Jannik e Martina sono due facce della stessa medaglia, quella brillante e luccicante che il tennis italiano si sta appendendo al collo e che mostra con orgoglio, gonfiando il petto.
Due personalità diverse e due storie diverse: esuberante in ogni suo gesto, dal gesto tecnico a quel suo “Maremma” urlato in faccia alla tribuna deserta dopo un punto perso, Martina, asciutto, diretto e teutonico, come il suo dritto, Jannik. Eppure entrambi hanno in comune la fame di vittoria e la voglia di primeggiare e non importa se contro pronostico o contro classifica, la loro voglia di vincere è più forte di tutto.
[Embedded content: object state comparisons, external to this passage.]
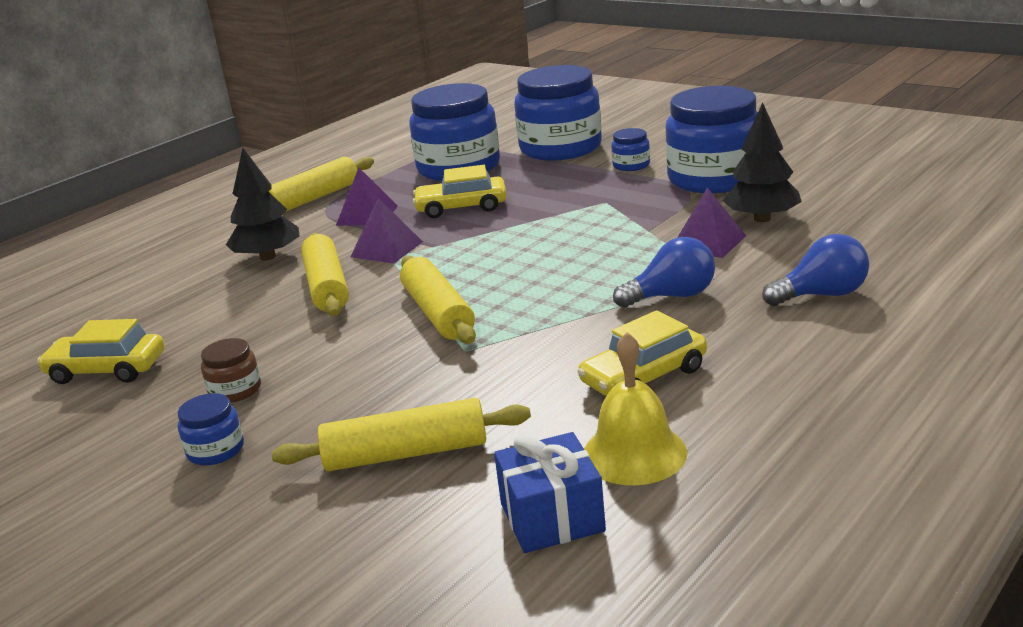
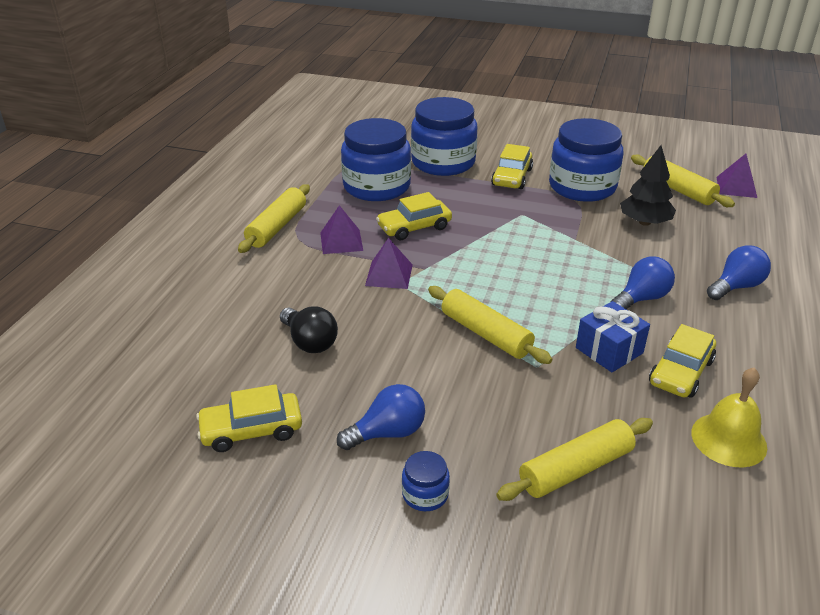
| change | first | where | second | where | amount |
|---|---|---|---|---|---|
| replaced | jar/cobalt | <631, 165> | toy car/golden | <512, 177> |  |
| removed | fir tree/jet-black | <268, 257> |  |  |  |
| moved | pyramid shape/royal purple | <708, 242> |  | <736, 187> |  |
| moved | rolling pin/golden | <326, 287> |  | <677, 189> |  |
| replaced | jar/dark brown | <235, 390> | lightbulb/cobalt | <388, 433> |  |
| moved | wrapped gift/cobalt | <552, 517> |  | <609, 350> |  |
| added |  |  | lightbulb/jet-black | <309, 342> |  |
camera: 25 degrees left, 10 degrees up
Ecco, questo è stato finora il loro tratto distintivo: giocare imponendo se stessi e il loro modo di vivere e vincere la partita, indipendentemente se dall’altra parte della rete ci sia la Gauff, la Bertens o Zverev. Impongono se stessi anche nel momento più difficile, che in ogni match, o in quasi tutti, arriva. Hanno un istinto di sopravvivenza che deriva o dall’esperienza che la vita ti insegna, anche in modo duro, o dall’innato senso di cannibalismo, che solo i grandi campioni hanno. Questo li rende unici.
Jannik e Martina stanno vivendo un sogno, a modo loro, con il modo di essere. Scegliere quale sia il migliore è un esercizio di stile a cui ci sottraiamo: l’importante è continuare a sognare.